LIST OF TASKS –
1 - Reproduce the passage of the Chilkat Inlet cruise ship article from "Ship cancels Chilkat" to "Judy Hall Jacobson.".
2 - Summarize the Chilkat Inlet cruise ship article in two sentences.
3 - According to the Chilkat Inlet cruise ship article, why was the pilot surprised to find so many fishing vessels in the area?

PAGE EXTRACT –
Chilkat Valley News - Serving Haines and Klukwan, Alaska since 1966

Ship cancels Chilkat Inlet sailing after fishermen protest

 

September 19, 2019

The Norwegian Joy sailed into Chilkat Inlet as gillnetters scrambled to get out of the way last Tuesday, Sept. 10. Photo Courtesy of Judy Hall Jacobson.

A cruise ship sailing north up the Chilkat Inlet last Tuesday roiled fishermen as about 25 gillnetters were forced to pull their nets and get out of the way of the oncoming vessel whose pilot refused to stop. While the ship had planned to sail again this Tuesday to the same area, the outcry from fishermen discouraged the return trip.

"They heard the fisherman and they talked with their main office and they're trying to find a different scenario," said Haines port agent for Cruise Line of Alaska Leslie Ross.

According to Coast Guard Sector Juneau employee Scott Cichoracki, fishing vessels have the right of way when engaged in fishing. "When a fishing vessel is engaged in fishing they have the right of way over a power driven vessel, regardless of size," Cichoracki said.

"It was insanity," F/V Lookout captain Karl Johnson told the CVN of last week's kerfuffle. "The pilot had the opportunity to turn away and she chose not to and instead chose to bully her way through the fleet."

Johnson said after the Norwegian Joy's pilot Joan Sizemore informed fishermen of her intent to travel up the inlet, she was answered by three vessel operators including Johnson who said that the area was crowded with actively fishing gillnetters, and that it would be unsafe to travel through the area.

"She informed us that she would slow down to ten knots," Johnson wrote in a letter to multiple local and state agencies, and to cruise industry representatives. "Fortunately, no collisions occurred during the transit, but at one time a gillnetter had to turn loose of the end of his net when the ship came within twenty feet of his twenty-eight foot long boat."

Johnson said fishermen lost time and income as a result of the cruise ship's passage.

Sizemore said she was running the ship toward Davidson and Rainbow glaciers so passengers could have a sightseeing opportunity. She said she was also surprised to see so many fishing vessels. "I talked to one of the tenders and asked what the fishing situation is," Sizemore said on her way up Lynn Canal. "They said 'Oh it's a desert out there.' I took that to mean there weren't many boats."

(Records)
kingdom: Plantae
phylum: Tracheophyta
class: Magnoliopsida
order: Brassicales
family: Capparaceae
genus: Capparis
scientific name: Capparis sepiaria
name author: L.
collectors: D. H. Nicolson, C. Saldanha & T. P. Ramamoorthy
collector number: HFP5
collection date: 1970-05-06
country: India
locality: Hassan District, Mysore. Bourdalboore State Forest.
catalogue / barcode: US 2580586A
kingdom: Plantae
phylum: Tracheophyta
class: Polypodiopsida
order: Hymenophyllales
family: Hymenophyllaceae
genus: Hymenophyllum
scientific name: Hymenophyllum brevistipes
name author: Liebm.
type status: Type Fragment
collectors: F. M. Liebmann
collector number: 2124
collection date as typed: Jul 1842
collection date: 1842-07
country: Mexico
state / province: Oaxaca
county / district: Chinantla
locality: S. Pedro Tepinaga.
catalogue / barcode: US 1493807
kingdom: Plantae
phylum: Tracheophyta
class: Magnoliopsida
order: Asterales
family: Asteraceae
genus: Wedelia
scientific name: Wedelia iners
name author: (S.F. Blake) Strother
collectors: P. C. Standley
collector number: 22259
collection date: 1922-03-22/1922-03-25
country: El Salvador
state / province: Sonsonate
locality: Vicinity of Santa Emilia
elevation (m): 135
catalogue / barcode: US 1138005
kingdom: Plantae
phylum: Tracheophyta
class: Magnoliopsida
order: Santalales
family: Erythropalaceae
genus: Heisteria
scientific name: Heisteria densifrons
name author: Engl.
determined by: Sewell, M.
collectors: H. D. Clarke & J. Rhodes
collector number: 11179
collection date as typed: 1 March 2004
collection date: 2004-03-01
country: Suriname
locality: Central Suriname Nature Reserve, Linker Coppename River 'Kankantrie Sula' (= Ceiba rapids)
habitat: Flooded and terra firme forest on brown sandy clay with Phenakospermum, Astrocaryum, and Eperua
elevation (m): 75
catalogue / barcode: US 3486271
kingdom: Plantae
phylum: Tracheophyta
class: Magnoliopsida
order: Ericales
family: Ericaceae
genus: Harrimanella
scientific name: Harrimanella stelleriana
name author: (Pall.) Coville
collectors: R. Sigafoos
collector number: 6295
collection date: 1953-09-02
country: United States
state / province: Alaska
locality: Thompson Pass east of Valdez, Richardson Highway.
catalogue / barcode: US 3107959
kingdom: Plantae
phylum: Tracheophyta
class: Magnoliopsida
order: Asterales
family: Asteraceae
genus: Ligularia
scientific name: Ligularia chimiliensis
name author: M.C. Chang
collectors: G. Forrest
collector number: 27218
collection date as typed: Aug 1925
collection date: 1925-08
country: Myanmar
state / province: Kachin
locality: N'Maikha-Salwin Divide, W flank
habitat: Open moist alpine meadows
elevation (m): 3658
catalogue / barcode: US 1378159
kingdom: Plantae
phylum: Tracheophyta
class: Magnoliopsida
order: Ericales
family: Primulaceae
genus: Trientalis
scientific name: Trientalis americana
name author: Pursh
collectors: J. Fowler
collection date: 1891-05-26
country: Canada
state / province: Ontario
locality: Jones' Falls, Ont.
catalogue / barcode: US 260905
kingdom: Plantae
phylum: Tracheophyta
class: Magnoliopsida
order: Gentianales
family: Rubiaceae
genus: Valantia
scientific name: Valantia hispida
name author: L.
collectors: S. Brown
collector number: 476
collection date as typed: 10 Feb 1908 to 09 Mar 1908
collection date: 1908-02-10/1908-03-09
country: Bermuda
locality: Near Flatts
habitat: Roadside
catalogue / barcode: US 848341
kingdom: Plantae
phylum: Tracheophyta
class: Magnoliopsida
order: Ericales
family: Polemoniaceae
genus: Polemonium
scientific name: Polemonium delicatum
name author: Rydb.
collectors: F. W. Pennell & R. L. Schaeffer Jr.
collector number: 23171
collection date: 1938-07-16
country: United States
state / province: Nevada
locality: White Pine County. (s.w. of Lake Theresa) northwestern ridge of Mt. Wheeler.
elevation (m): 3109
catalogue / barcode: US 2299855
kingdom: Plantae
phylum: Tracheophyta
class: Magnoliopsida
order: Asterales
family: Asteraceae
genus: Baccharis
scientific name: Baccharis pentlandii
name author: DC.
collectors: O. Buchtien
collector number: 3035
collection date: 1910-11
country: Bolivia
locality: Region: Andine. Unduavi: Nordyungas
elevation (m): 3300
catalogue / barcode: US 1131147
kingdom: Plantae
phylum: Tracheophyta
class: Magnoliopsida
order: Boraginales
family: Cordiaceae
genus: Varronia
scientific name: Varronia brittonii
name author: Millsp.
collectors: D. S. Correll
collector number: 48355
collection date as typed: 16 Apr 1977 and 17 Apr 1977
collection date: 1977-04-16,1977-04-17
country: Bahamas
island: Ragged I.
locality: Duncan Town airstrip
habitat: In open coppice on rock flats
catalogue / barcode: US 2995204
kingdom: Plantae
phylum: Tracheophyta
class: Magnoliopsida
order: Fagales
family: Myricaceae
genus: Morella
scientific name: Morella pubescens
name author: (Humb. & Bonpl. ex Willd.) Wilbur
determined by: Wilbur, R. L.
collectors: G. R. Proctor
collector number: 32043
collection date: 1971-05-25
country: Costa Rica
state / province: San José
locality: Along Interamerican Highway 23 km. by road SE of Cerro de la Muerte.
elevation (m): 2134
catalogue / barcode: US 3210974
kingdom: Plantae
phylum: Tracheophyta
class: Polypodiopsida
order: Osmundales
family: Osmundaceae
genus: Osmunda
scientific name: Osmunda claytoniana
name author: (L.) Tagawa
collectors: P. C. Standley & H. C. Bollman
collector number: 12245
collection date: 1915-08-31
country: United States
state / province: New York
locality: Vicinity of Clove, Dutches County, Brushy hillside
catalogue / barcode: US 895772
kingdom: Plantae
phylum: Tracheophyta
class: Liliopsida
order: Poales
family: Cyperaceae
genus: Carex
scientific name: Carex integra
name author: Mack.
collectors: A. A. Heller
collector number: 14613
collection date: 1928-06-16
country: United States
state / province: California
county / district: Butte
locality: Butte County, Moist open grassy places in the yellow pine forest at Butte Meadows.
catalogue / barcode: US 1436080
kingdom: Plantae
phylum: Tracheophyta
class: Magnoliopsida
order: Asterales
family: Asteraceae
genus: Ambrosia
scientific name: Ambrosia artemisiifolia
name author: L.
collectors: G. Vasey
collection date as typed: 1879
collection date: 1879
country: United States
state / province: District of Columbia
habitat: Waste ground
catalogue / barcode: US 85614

SET OF ANSWERS –
1 -
Ship cancels Chilkat Inlet sailing after fishermen protest

 

September 19, 2019

The Norwegian Joy sailed into Chilkat Inlet as gillnetters scrambled to get out of the way last Tuesday, Sept. 10. Photo Courtesy of Judy Hall Jacobson.

2 - On Sept. 10, the Norwegian Joy sailed north up Chilkat Inlet, and about 25 gillnetters had to pull their nets and get out of the way because the ship's pilot refused to stop. The ship had planned to sail to the same area again the following Tuesday, but the outcry from fishermen discouraged the return trip.

3 - She had asked one of the tenders about the fishing situation and was told "Oh it's a desert out there." She took that to mean there were not many boats.